Italiens Wirtschaft stagniert
Frankreich, Großbritannien und Japan liegen bei Zuwächsen von 1,0% oder knapp darüber, die USA bei knapp 3%. Richtig düster sieht es für Italien aus, das mit einem prognostizierten Plus von 0,1% praktisch stagniert.

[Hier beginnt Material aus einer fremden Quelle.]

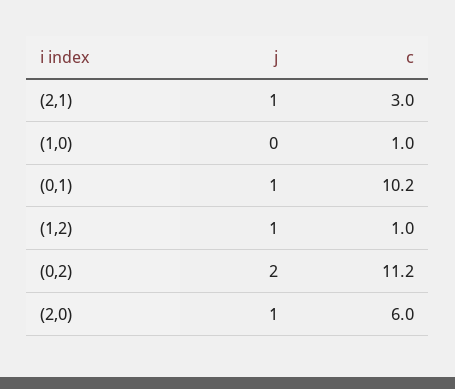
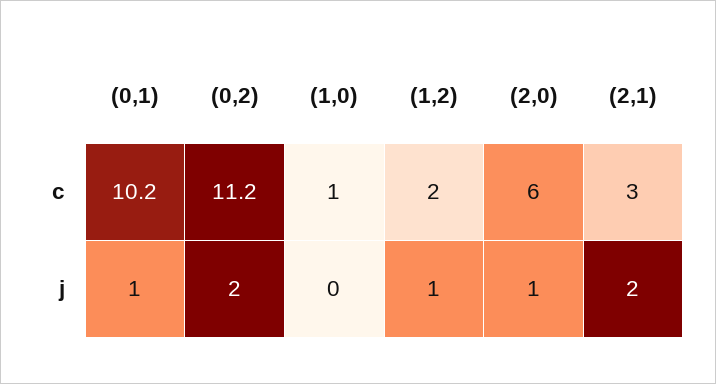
  {
    "j": {
-     "(2,1)": 1,
+     "(2,1)": 2,
      "(1,0)": 0,
      "(0,1)": 1,
      "(1,2)": 1,
      "(0,2)": 2,
      "(2,0)": 1
    },
    "c": {
      "(2,1)": 3,
      "(1,0)": 1,
      "(0,1)": 10.2,
-     "(1,2)": 1,
+     "(1,2)": 2,
      "(0,2)": 11.2,
      "(2,0)": 6
    }
  }

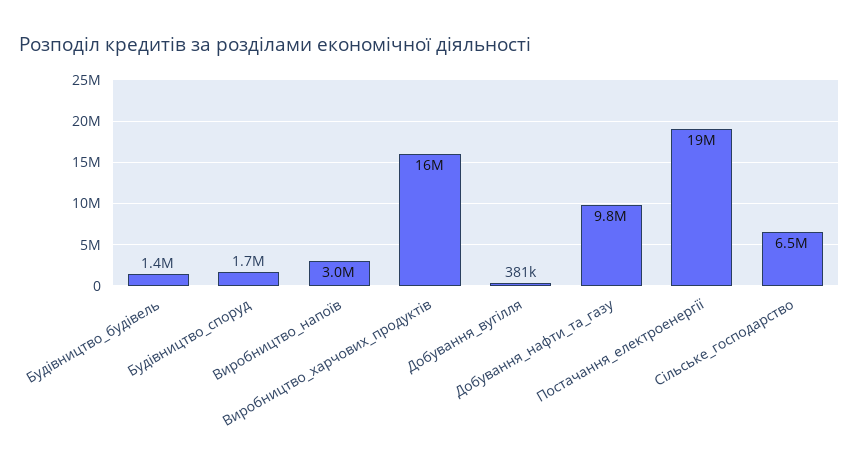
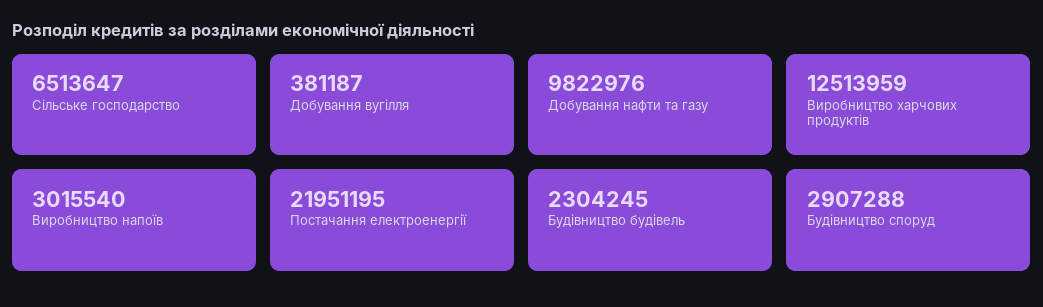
  {
-   "Будівництво_будівель": 1400000,
+   "Будівництво_будівель": 2304245,
-   "Будівництво_споруд": 1700000,
+   "Будівництво_споруд": 2907288,
    "Виробництво_напоїв": 3015540,
-   "Виробництво_харчових_продуктів": 16000000,
+   "Виробництво_харчових_продуктів": 12513959,
    "Добування_вугілля": 381187,
    "Добування_нафти_та_газу": 9822976,
-   "Постачання_електроенергії": 19000000,
+   "Постачання_електроенергії": 21951195,
    "Сільське_господарство": 6513647
  }

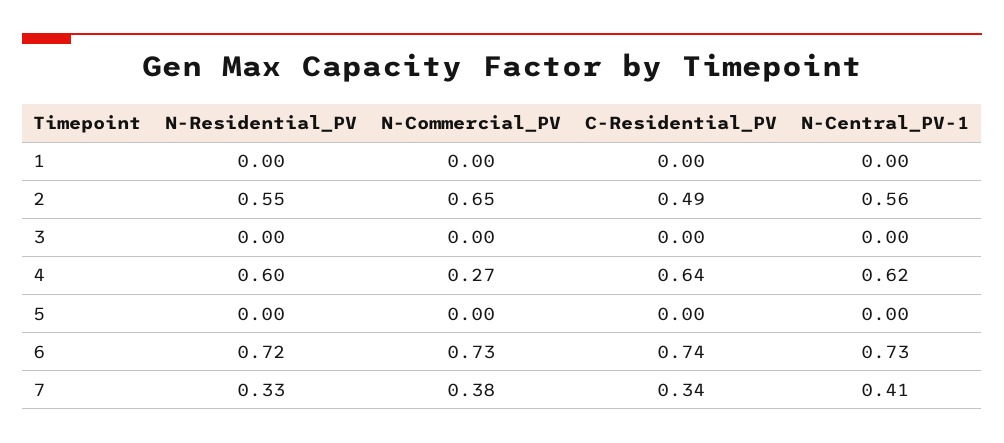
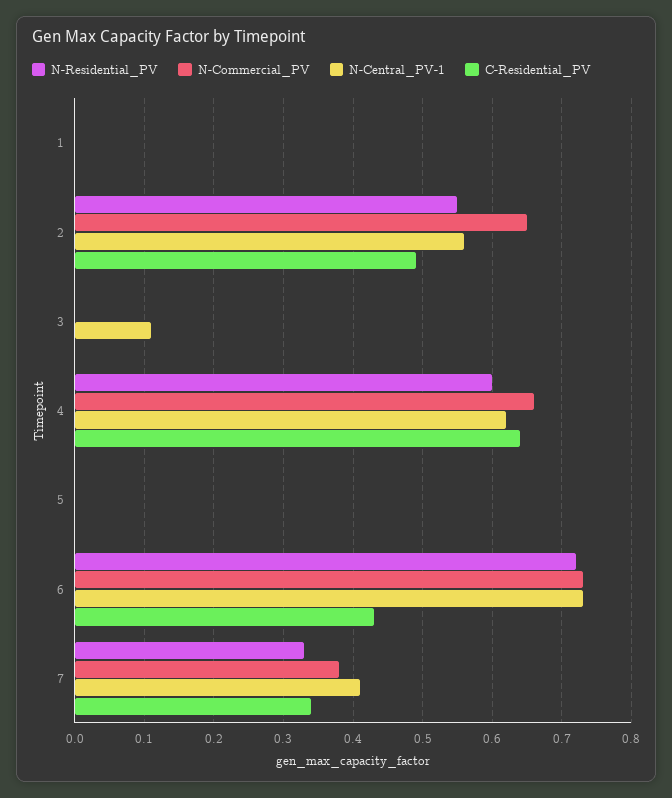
  {
    "N-Residential_PV": {
      "1": 0,
      "2": 0.55,
      "3": 0,
      "4": 0.6,
      "5": 0,
      "6": 0.72,
      "7": 0.33
    },
    "N-Commercial_PV": {
      "1": 0,
      "2": 0.65,
      "3": 0,
-     "4": 0.27,
+     "4": 0.66,
      "5": 0,
      "6": 0.73,
      "7": 0.38
    },
    "C-Residential_PV": {
      "1": 0,
      "2": 0.49,
      "3": 0,
      "4": 0.64,
      "5": 0,
-     "6": 0.74,
+     "6": 0.43,
      "7": 0.34
    },
    "N-Central_PV-1": {
      "1": 0,
      "2": 0.56,
-     "3": 0,
+     "3": 0.11,
      "4": 0.62,
      "5": 0,
      "6": 0.73,
      "7": 0.41
    }
  }

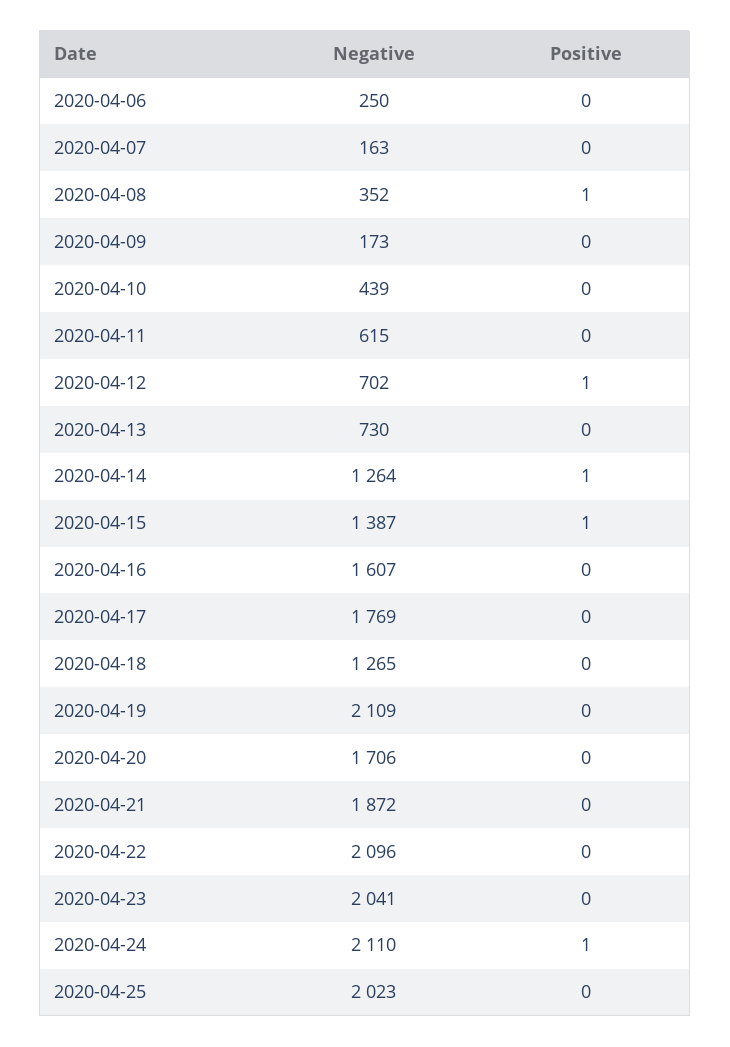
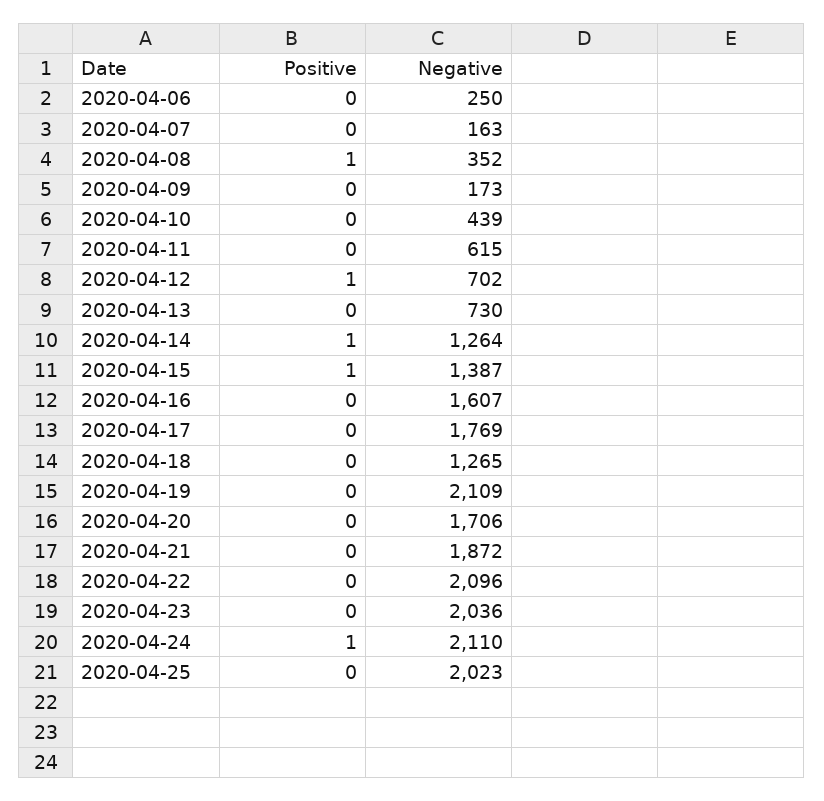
  {
    "Negative": {
      "2020-04-06": 250,
      "2020-04-07": 163,
      "2020-04-08": 352,
      "2020-04-09": 173,
      "2020-04-10": 439,
      "2020-04-11": 615,
      "2020-04-12": 702,
      "2020-04-13": 730,
      "2020-04-14": 1264,
      "2020-04-15": 1387,
      "2020-04-16": 1607,
      "2020-04-17": 1769,
      "2020-04-18": 1265,
      "2020-04-19": 2109,
      "2020-04-20": 1706,
      "2020-04-21": 1872,
      "2020-04-22": 2096,
-     "2020-04-23": 2041,
+     "2020-04-23": 2036,
      "2020-04-24": 2110,
      "2020-04-25": 2023
    },
    "Positive": {
      "2020-04-06": 0,
      "2020-04-07": 0,
      "2020-04-08": 1,
      "2020-04-09": 0,
      "2020-04-10": 0,
      "2020-04-11": 0,
      "2020-04-12": 1,
      "2020-04-13": 0,
      "2020-04-14": 1,
      "2020-04-15": 1,
      "2020-04-16": 0,
      "2020-04-17": 0,
      "2020-04-18": 0,
      "2020-04-19": 0,
      "2020-04-20": 0,
      "2020-04-21": 0,
      "2020-04-22": 0,
      "2020-04-23": 0,
      "2020-04-24": 1,
      "2020-04-25": 0
    }
  }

Vor diesem Hintergrund kann Rom auch seine mit der EU-Kommission vereinbarte Schuldengrenze über 2,04% des BIP nicht halten, sondern rechnet nun selbst mit einem Haushaltsdefizit von 2,5%. Obwohl das Land unter einem Schuldenberg von mehr als 130% des BIPs ächzt, lehnt die Regierung aus rechter Lega und der populistischen Fünf-Sterne-Bewegung eine Erhöhung der Mehrwertsteuer vehement ab.
Handelsstreit ist eine der Ursachen
Als Ursachen für die Entwicklung nennt der IWF hausgemachte Gründe wie den anhaltenden Handelsstreit der USA mit China und Europa, die Probleme der deutschen Autoindustrie mit den neuen Abgasnormen, den Notstand in den USA oder die politischen und wirtschaftlichen Turbulenzen in Argentinien und der Türkei.